Seenotrettung. Jeder vierte Flüchtling

Bundesinnenminister Horst Seehofer kündigte an, dass Deutschland künftig jeden vierten aus Seenot geretteten Flüchtling, der in Italien ankommt, übernehmen werde.

Das ist zwar bisher in etwa auch schon der Fall, allerdings noch mit quälenden bürokratischen Hürden verbunden, nach denen die Flüchtlinge in nicht gerade menschenfreundlicher Art warten und hoffen und zittern müssen, welches Land ihnen denn gnädigerweise und eventuell Asyl gewähren werde.

In Italien würden die Flüchtlinge, die dann nach Deutschland kommen, einer speziellen Sicherheitsüberprüfung unterzogen werden, so sagte Herr Seehofer.

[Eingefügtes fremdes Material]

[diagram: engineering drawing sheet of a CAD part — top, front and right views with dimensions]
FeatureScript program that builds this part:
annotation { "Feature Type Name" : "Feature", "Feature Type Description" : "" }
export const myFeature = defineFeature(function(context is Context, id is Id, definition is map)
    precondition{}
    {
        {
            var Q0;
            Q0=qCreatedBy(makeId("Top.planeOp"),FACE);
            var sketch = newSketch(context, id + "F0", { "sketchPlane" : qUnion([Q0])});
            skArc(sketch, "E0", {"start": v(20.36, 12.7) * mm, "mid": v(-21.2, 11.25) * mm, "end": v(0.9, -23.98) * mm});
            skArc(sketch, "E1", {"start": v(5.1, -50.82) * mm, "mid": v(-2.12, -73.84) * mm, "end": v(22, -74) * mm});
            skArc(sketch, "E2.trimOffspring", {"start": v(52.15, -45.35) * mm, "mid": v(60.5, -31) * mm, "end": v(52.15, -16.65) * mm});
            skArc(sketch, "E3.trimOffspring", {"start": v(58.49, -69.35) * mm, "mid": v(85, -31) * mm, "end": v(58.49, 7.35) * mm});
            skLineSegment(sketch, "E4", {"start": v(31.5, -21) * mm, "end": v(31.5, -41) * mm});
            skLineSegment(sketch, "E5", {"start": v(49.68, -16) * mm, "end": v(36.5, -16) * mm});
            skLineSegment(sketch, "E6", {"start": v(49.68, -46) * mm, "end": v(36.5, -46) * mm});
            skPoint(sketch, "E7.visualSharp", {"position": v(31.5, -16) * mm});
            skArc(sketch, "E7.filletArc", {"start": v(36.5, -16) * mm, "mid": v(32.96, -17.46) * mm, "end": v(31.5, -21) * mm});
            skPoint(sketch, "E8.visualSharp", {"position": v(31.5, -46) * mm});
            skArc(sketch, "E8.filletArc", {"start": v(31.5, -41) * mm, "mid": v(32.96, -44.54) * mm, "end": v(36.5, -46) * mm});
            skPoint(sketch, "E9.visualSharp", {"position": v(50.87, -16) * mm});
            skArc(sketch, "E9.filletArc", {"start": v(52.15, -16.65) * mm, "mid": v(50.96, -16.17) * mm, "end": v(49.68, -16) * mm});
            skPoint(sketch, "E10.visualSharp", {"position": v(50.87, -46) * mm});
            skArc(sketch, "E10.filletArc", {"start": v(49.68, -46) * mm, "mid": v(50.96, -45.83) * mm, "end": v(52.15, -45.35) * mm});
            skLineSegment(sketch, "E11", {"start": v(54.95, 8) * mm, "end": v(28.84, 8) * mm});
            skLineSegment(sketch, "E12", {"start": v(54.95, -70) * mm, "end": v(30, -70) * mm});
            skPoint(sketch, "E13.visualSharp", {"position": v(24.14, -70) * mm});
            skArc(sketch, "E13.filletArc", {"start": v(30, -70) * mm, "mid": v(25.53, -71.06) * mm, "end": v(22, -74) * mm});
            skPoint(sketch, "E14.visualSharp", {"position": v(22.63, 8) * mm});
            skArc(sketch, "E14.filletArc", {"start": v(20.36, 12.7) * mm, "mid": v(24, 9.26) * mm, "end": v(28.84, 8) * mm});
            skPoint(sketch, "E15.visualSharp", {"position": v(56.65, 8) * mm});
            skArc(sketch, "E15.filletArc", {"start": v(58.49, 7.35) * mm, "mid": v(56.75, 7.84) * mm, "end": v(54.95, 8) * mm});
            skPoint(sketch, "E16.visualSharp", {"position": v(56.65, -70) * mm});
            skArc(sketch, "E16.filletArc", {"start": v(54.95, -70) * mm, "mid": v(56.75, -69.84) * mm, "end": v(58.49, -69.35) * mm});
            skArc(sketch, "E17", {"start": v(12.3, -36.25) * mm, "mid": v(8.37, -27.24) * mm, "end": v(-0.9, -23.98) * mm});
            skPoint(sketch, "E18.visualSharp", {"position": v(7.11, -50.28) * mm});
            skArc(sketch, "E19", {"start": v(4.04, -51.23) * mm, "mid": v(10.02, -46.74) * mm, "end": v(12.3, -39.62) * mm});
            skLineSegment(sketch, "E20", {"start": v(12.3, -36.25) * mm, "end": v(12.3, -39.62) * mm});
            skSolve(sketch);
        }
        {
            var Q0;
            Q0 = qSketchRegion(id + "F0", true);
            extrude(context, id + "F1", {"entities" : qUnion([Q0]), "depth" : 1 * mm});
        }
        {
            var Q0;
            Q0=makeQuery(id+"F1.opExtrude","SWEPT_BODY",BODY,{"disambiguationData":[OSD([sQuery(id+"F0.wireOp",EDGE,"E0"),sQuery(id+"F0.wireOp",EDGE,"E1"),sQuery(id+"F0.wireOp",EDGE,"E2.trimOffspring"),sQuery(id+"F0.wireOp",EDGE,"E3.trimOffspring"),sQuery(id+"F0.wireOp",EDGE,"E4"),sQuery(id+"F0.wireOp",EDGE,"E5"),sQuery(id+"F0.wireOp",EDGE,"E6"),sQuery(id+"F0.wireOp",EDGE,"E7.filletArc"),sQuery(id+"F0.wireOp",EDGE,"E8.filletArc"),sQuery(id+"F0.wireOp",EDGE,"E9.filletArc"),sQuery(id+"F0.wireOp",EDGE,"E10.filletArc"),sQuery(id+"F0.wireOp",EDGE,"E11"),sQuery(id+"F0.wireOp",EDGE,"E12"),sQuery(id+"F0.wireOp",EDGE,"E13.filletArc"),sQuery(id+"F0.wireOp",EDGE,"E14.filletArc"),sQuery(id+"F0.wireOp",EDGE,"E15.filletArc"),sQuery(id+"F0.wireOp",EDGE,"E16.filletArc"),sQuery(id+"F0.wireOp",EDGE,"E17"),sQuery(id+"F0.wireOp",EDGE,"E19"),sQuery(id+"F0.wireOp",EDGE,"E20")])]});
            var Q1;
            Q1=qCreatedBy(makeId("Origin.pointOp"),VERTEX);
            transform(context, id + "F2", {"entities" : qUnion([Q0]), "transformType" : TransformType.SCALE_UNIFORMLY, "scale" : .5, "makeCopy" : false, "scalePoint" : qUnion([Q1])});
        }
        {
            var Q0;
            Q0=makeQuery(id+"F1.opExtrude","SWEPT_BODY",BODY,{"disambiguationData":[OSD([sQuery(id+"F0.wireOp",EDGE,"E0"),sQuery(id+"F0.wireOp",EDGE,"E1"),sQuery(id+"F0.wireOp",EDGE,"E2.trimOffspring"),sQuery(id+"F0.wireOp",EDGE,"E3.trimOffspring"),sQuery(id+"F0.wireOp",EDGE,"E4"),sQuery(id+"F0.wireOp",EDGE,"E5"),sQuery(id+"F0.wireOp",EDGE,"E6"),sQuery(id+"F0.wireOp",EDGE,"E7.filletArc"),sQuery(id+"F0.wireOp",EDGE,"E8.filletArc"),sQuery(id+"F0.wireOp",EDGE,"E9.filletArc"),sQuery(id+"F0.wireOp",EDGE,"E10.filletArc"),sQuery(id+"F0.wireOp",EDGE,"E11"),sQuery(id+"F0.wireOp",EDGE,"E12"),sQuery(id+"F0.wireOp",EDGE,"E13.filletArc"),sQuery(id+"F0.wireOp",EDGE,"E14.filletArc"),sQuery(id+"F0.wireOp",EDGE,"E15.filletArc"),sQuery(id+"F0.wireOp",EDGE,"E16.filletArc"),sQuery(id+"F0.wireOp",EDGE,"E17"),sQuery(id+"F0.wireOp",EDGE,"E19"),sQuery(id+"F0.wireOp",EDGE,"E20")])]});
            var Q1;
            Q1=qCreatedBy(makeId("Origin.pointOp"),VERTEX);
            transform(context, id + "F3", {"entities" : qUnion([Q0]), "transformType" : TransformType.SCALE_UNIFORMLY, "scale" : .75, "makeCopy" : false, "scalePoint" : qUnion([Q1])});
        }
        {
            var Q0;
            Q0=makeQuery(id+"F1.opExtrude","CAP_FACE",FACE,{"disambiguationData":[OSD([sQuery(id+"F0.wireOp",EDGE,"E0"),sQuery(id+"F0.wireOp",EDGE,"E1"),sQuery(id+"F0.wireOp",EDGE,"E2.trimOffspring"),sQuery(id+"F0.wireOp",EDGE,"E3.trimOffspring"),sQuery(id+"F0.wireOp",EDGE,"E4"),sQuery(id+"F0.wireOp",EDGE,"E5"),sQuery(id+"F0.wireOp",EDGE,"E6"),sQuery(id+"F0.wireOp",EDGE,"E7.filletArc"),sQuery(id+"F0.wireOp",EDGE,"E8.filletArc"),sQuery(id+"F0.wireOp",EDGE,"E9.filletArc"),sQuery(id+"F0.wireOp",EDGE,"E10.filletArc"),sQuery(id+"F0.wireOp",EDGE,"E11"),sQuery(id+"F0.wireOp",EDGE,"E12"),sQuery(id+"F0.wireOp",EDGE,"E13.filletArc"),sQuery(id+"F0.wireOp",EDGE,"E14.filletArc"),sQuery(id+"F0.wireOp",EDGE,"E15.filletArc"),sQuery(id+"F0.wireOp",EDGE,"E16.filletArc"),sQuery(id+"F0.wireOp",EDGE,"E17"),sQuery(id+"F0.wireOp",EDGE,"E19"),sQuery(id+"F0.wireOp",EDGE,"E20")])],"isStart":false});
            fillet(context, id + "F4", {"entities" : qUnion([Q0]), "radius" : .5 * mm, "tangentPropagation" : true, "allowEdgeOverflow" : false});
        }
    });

Möglicherweise könnte auch Frankreich demnächst bereit sein, künftig in einem Automatismus jeden vierten derartigen Flüchtling aus Italien aufzunehmen.

Herr Seehofer sagte sinngemäß, die Flüchtlingspolitik der Regierung sei human und man werde auch niemanden ertrinken lassen.

Das stimmt nun mittlerweile immerhin zumindest für jeden Vierten.

Tatsächlich ist dieses Vorhaben aus ethischer Sicht positiv zu bewerten, weil Menschen eigentlich keine Verhandlungsmasse sein sollten, sondern, wenn man die Menschenrechte ernst nimmt, anständig behandelt werden müssen. Und zwar jeder. Dazu zählt eben auch, dass sie als Asylsuchende von Ländern aufgenommen werden.

Sollte die Anzahl der Flüchtlinge natürlich massiv ansteigen, käme womöglich diese Regelung der automatischen Verteilung an ihre Grenzen. Bis zu einem solch hypothetischen Fall, in dem dann eben neu überlegt werden müsste, ist es aber sicherlich eine gute und ethisch korrekte Lösung.

Man braucht sich dabei auch nicht an der wutschnaubenden Rhetorik der AFD zu orientieren, die natürlich wieder Schaum vor dem Mund haben wird. Aber das hat die AFD ja immer, sie braucht dazu eigentlich keinen konkreten Anlass, notfalls konstruiert sie einen oder kramt irgendetwas aus der Vergangenheit heraus und faselt in Anlehnung an nationalsozialistisches Gedankengut etwas vom „deutschen Volkskörper“ und davon, dass sie angeblich das Volk sei und wisse, was das Volk, also jeder Einzelne, so wolle und dass sie dies vielleicht am besten durch einen starken Mann an der Spitze des Staates, nennen wir ihn einfach mal „Führer“, am besten durchsetzen könnte.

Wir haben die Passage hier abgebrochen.